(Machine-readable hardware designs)
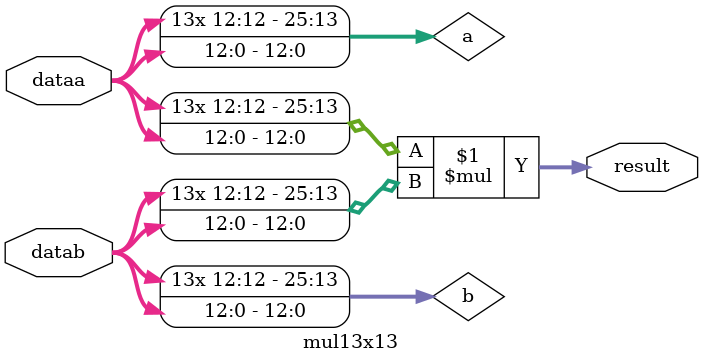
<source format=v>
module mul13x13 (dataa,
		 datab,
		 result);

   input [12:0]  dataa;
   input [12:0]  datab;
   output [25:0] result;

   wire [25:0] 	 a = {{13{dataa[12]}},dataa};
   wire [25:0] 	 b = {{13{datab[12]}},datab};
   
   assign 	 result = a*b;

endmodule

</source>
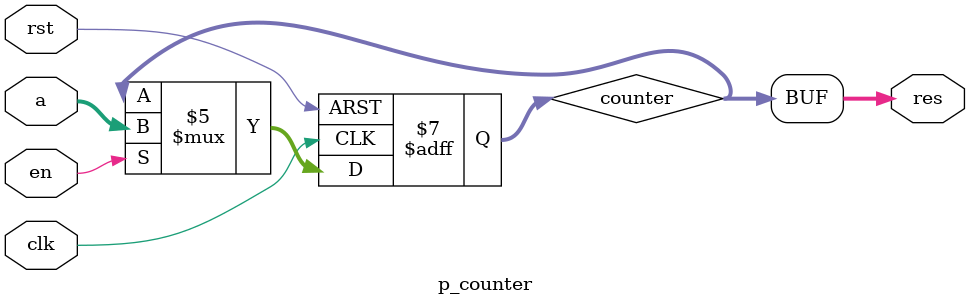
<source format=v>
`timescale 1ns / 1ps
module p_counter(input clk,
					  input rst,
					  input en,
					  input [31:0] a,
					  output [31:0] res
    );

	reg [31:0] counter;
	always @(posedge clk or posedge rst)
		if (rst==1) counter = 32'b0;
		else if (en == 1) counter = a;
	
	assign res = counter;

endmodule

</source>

---

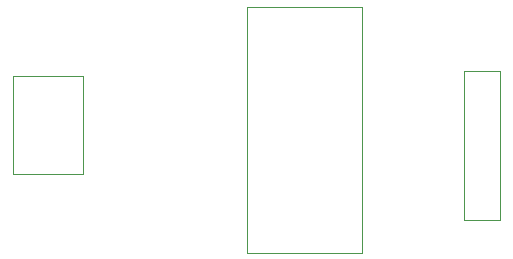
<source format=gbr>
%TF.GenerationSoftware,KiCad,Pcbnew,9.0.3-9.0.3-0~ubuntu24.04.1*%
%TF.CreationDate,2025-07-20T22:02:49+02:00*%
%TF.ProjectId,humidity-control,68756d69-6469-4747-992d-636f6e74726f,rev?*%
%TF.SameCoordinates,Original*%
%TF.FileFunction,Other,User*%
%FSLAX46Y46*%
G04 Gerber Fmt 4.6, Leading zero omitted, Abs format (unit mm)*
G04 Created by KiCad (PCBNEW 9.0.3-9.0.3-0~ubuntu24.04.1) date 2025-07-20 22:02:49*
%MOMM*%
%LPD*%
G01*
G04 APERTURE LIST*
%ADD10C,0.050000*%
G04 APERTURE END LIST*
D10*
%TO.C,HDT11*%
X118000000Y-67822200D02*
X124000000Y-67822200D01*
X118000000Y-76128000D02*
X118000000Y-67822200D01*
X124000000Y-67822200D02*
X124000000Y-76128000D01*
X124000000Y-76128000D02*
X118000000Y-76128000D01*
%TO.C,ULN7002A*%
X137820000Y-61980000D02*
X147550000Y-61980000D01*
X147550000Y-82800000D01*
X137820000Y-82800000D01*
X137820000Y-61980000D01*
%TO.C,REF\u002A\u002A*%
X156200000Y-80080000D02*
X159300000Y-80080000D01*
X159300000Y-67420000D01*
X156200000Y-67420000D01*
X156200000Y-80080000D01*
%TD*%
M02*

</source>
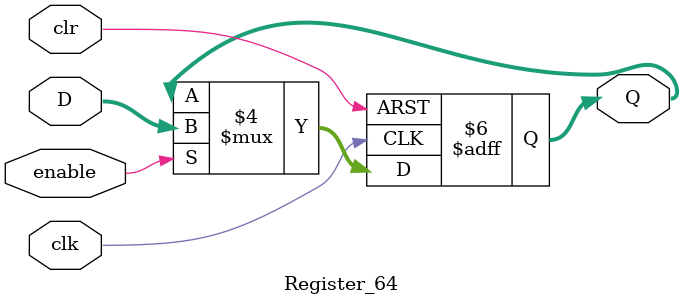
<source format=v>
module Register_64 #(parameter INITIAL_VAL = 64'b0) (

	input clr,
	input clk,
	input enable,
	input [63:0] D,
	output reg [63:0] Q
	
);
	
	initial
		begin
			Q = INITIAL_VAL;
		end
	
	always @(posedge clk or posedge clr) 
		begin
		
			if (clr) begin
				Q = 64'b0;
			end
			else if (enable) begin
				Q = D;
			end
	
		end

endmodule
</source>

---

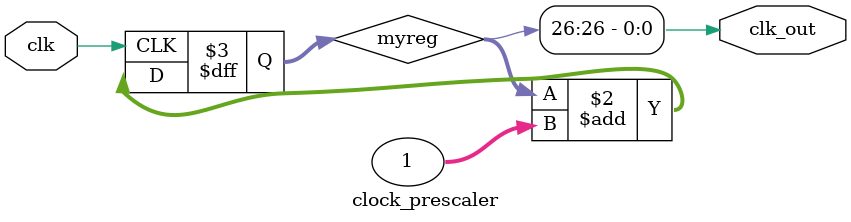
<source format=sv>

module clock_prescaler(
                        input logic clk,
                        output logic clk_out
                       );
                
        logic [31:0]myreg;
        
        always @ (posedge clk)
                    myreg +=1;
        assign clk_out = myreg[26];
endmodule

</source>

*TASK BRIEF:*
Look through the entries above and quote exactly the lines from the line with "G04 APERTURE END LIST*" to the line with "X137820000Y-61980000D02*", counting both of those lines.

*REPLY TO THE EXERCISE:*
G04 APERTURE END LIST*
D10*
%TO.C,HDT11*%
X118000000Y-67822200D02*
X124000000Y-67822200D01*
X118000000Y-76128000D02*
X118000000Y-67822200D01*
X124000000Y-67822200D02*
X124000000Y-76128000D01*
X124000000Y-76128000D02*
X118000000Y-76128000D01*
%TO.C,ULN7002A*%
X137820000Y-61980000D02*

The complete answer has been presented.